Outre ces trois soirées au Cargö, l’équipe du festival a fait fuser les initiatives de jour comme de nuit, en multipliant les partenariats, souvent en lien avec les acteurs culturels de son quartier de la presqu’îile en plein renouveau, à l’image de l’action avec la bibliothèque Alexis de Tocqueville qui fait face à la SMAC. L’École supérieure d'arts et médias de Caen/Cherbourg a aussi accueilli des rencontres professionnelles sur le développement des cultures électroniques sur le territoire, ainsi que des concerts et ateliers. D’autres quartiers de Caen ont aussi vibré. Les visiteurs de la patinoire ont pu exercer leur sport sur fond de BPM le temps d’une soirée. Quant aux étudiants du Campus 01 de l’université de Caen, ils ont pu assister à des rencontres, des DJ sets et des live en journée. « Mettre ainsi sciences humaines et sociales au sein du projet aurait été impossible avec le mastodonte Nördik » souligne Mathieu Douet. Quant aux plus jeunes, live et DJ sets ont aussi été prévus à leur attention. Autant d’actions qui contribuent à un décloisonnement des mondes culturels, y compris en dehors du festival. Le partenariat avec le Cargö permet ainsi à la Bibliothèque intercommunale Alexis de Tocqueville d’accueillir des conférences sur la musique ou des ateliers d’écoute toute l’année. « Cela nous apporte d’un côté un public nouveau et de l’autre, permet à nos publics respectifs de se croiser, d’autant que la nature de nos propositions avec NDK porte en direction du public familial » explique Laure Hemery, chargée de médiation de l’établissement.

^^^^^^^^

◆ Tâche à réaliser:
Poursuivez l'extrait sur le festival de musique électronique de Caen en reprenant juste après sa dernière phrase.

(Items contenus dans un jeu de données)

^^^^^^^^

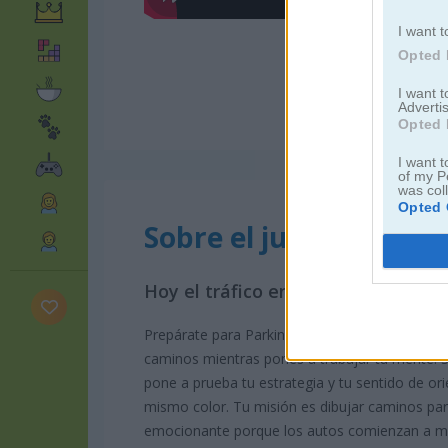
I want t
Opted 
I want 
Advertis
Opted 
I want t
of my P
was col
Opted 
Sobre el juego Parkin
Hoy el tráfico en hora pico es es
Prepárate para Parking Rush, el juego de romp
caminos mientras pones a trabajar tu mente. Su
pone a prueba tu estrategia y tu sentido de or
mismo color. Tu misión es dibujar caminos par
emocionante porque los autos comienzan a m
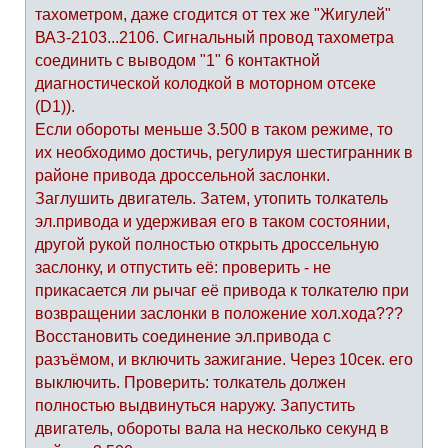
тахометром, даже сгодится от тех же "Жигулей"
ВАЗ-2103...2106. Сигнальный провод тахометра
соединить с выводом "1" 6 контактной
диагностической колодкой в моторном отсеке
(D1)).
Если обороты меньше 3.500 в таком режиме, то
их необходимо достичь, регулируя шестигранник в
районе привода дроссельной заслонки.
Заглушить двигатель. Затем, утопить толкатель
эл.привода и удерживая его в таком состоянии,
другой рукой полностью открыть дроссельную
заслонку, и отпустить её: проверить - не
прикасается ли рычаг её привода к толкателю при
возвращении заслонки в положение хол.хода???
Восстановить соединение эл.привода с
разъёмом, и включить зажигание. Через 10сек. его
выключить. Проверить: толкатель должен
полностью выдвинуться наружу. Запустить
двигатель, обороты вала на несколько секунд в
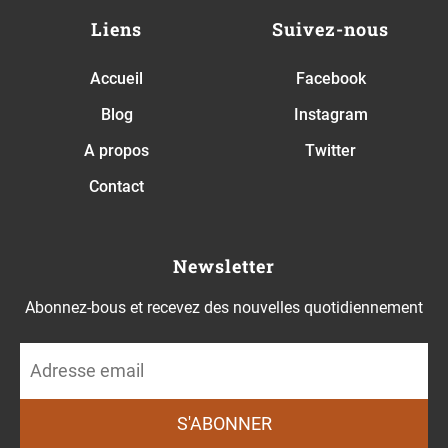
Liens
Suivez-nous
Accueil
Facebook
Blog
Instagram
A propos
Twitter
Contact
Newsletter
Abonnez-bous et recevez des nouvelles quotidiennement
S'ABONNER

^^^^^^^^

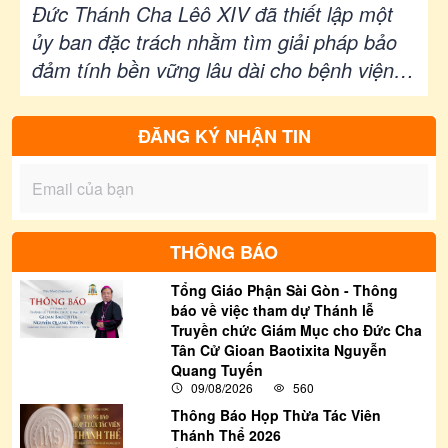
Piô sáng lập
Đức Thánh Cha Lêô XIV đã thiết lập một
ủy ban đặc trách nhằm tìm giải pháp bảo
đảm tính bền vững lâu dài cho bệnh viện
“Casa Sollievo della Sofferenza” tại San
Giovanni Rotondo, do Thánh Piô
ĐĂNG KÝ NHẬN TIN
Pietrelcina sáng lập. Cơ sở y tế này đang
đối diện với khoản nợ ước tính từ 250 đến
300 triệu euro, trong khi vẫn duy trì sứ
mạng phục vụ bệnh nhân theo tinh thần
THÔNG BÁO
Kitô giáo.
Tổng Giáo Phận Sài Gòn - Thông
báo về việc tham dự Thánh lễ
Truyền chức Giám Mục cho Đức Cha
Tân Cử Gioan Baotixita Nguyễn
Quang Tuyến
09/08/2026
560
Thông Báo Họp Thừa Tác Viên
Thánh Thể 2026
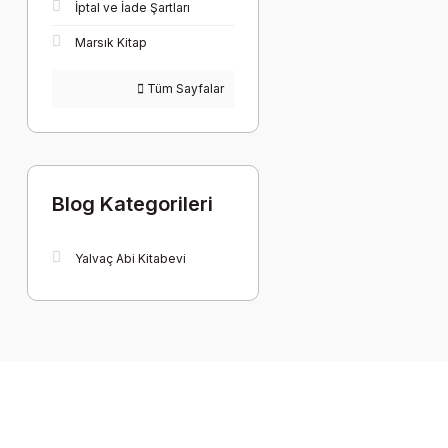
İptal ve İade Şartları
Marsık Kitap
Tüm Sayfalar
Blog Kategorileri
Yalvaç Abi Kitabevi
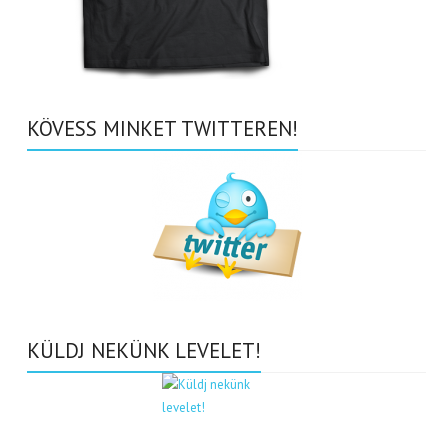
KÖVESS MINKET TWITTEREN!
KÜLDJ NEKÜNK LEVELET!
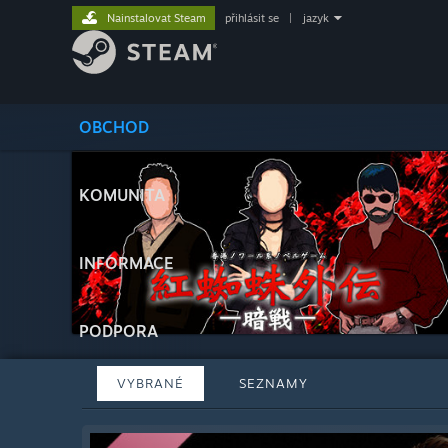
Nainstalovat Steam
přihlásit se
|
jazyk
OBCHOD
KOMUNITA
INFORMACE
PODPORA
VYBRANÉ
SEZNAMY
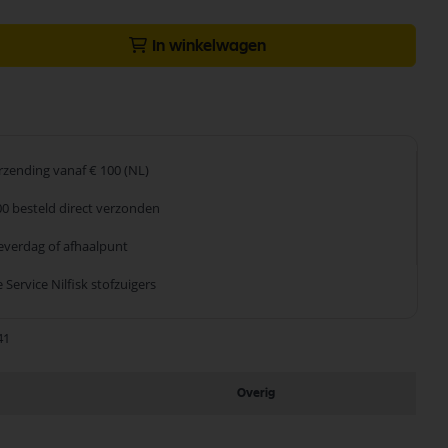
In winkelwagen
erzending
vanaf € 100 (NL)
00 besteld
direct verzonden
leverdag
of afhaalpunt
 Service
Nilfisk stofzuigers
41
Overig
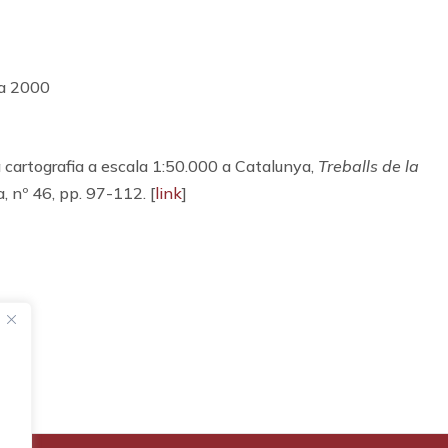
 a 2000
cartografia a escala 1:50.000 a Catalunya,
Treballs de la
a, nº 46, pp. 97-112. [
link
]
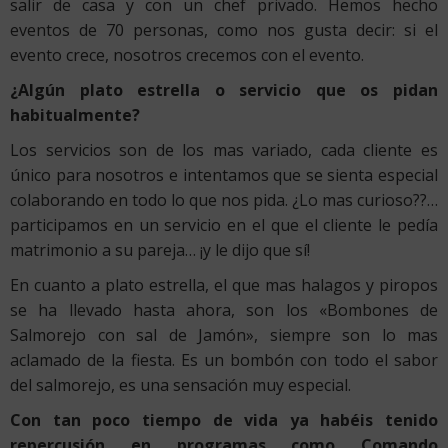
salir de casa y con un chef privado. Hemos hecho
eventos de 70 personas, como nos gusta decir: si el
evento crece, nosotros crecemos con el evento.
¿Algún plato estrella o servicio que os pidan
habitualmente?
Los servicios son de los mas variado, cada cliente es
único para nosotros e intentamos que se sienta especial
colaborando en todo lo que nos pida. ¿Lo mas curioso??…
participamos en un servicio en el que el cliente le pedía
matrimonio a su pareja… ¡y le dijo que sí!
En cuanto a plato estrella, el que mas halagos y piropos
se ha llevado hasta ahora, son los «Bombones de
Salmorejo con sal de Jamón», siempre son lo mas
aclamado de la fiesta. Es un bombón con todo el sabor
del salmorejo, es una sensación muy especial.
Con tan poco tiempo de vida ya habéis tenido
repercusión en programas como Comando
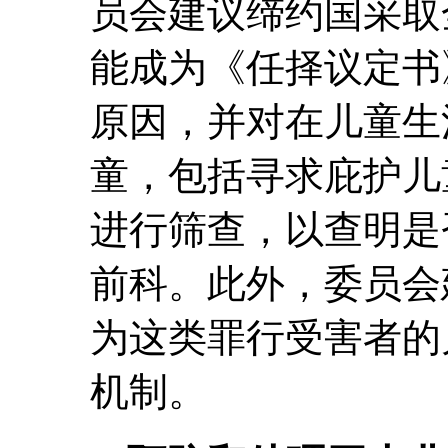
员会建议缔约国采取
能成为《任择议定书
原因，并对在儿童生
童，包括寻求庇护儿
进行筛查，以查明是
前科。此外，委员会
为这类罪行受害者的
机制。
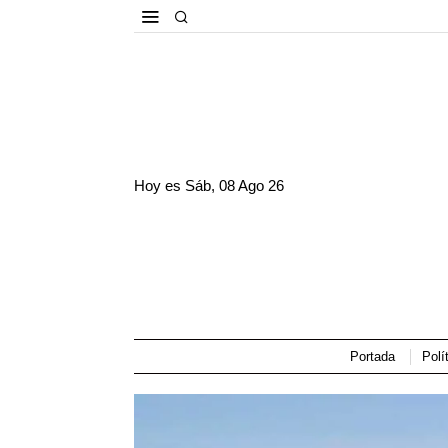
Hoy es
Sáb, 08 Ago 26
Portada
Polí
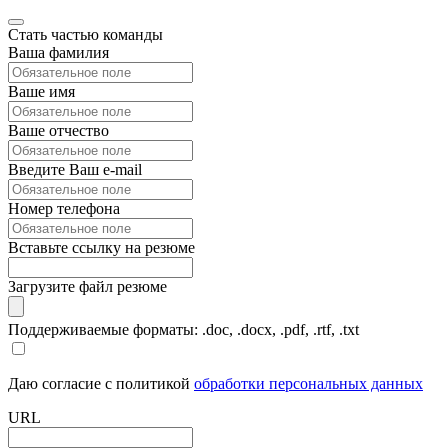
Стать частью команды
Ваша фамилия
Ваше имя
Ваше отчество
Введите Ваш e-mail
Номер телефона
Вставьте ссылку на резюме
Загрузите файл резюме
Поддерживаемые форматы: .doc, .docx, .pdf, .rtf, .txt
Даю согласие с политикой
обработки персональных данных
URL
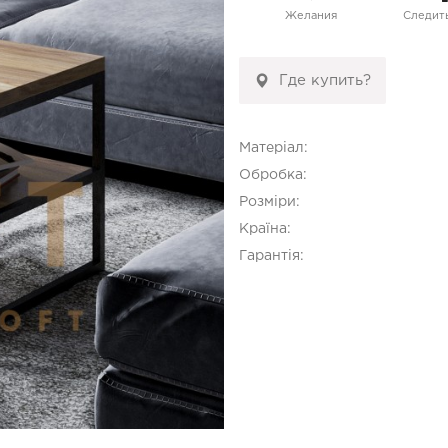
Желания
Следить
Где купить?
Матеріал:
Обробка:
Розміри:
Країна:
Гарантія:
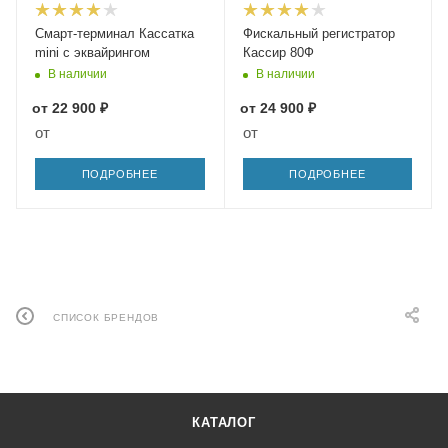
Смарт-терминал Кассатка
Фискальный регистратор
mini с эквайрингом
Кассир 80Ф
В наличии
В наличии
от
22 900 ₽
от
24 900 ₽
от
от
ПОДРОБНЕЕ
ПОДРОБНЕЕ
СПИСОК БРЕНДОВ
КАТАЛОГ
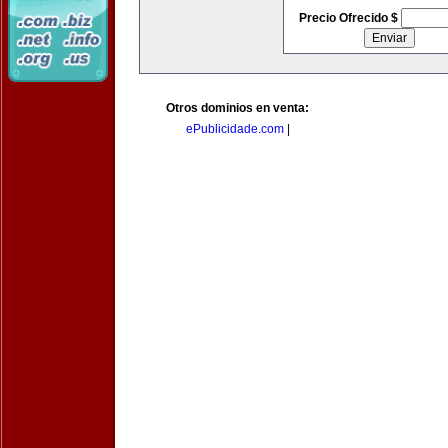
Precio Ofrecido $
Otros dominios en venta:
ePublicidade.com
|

^^^^^^^^

◆ Résultat obtenu:
Une réappropriation par les équipes

Bien qu’il ne s’agisse pas de sa partie la plus visible, la transformation en cours a aussi occasionné une réorganisation des ressources humaine tant du Cargö que de NDK. « À l’annonce de la fin de Nördik Impakt, j’ai ressenti de la tristesse à l’idée qu’il n’y aurait plus cette osmose comme en 2018 » sourit aujourd’hui Anthony Côme, qui ne regrette pourtant pas la mutation de son festival fétiche. « Les salariés ont dû faire le deuil du projet admet Mathieu Douet. Certains sont partis mais d’autres nous ont suivis. » Tandis que la taille de Nördik nécessitait de recourir ponctuellement à une équipe bis pour son organisation et sa tenue, la conception de NDK a permis à celle du Cargö de se réapproprier l’événement phare de l’année, et d’en assumer autant la responsabilité que le plaisir de le faire bouger. D’autant que cette réduction du format répond aussi à une problématique environnementale à laquelle tous les festivals se trouvent désormais confrontés. « J’ai participé au groupe de travail développement durable qui a chiffré l’empreinte carbone monumentale des grands festivals. Toute nostalgie pour Nördik devrait en tenir compte et serait vite refrénée » souligne Anthony Côme.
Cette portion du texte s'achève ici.